Swing-up the task for the Real System

Here the reset function will position the cart in the center of the track, and a energy-based controller will try to stabilize as quickly as possible the pendulum in its resting position. As soon as the pole is resting down, then the reset function will return and the controller is enabled to try to swing up the system.

When using the real system, we strongly recommend to be promptly ready to turn off the amplifier if some unexpected or dangerous behaviour arises.

Control

To control the real robot, you must be in the same local network with the control PC of the double pendulum. The easiest way is to connect directly via an Ethernet cable. By default, the control PC has the IP address 192.172.162.1. The IP address can be changed in quanser_robots/cartpole/__init__.py.

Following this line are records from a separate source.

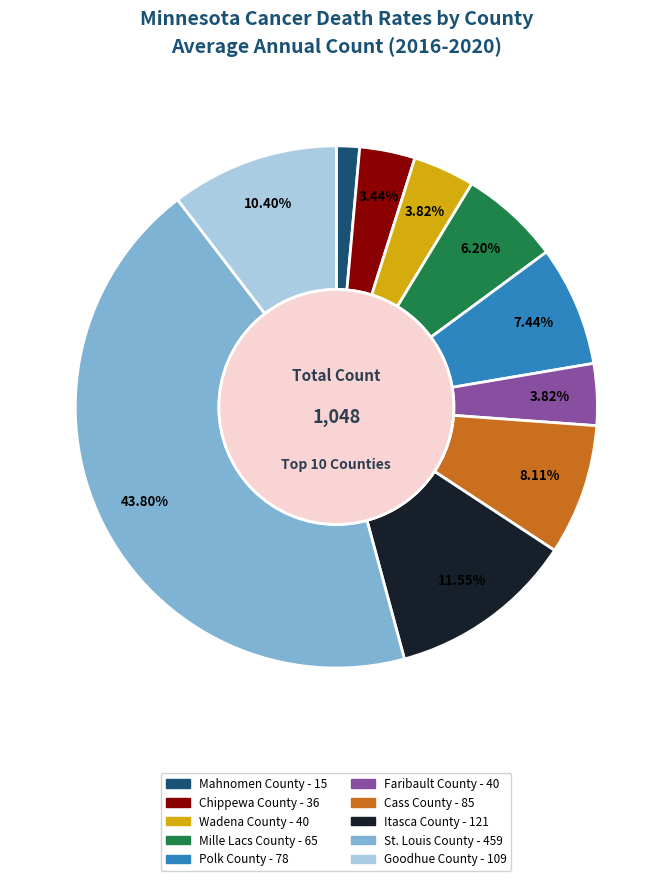

What is the total percentage of Itasca County and Mille Lacs County?

17.7%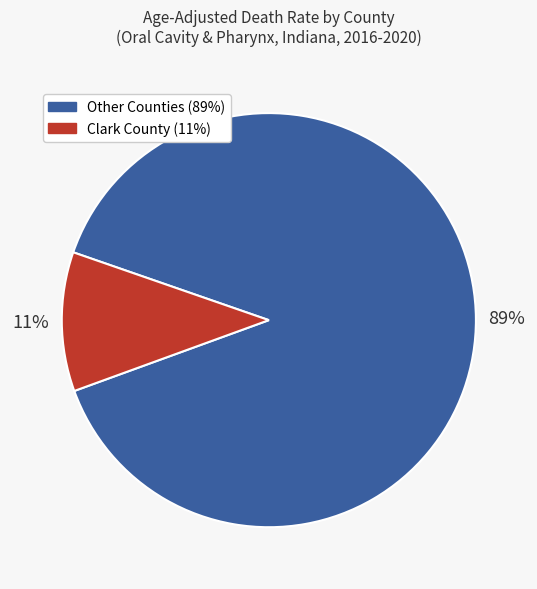

Count the number of slices in the pie.

2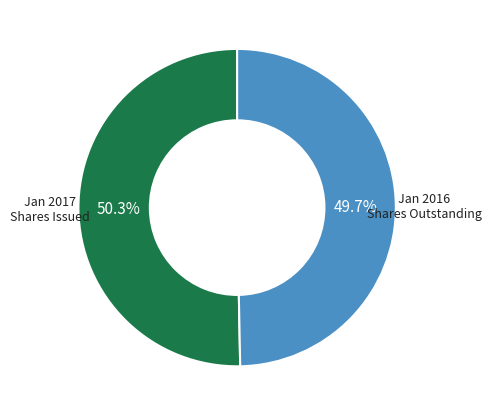

What is the total percentage of Jan 2016 Shares Outstanding and Jan 2017 Shares Issued?

100.0%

To run the demo on the real robot, perform the following steps:

  1. Start the control server on the control PC

     quarc_run -r \......\quarc_py_bridge_????.rt-win64
    
  2. Launch the client application on your machine

     python3 quanser_robots/qube/examples/first_steps.py
    
  3. At the end of the day, shut down the control server

    quarc_run -q \.....\quarc_py_bridge_????.rt-win64
    

Control loop

The canonical way of using the real robot environment:

import gym
from quanser_robots import GentlyTerminating
env = GentlyTerminating(gym.make('CartpoleSwingRR-v0'))
ctrl = ...  # some function f: s -> a
obs = env.reset()
done = False
while not done:
    act = ctrl(obs)
    obs, rwd, done, info = env.step(act)

Pay attention to the following important points:

  • Reset the environment env.reset() right before running env.step(act) in a loop. If you forget to reset the environment and then send an action after some time of inactivity, you will get an outdated observationm, and the system will be not calibrated.

  • Wrap the environment in the GentlyTerminating wrapper to ensure that a zero command is sent to the robot after an episode is finished. Qube always keeps executing the last command it received, which may damage the motor if constant voltage is applied for too long.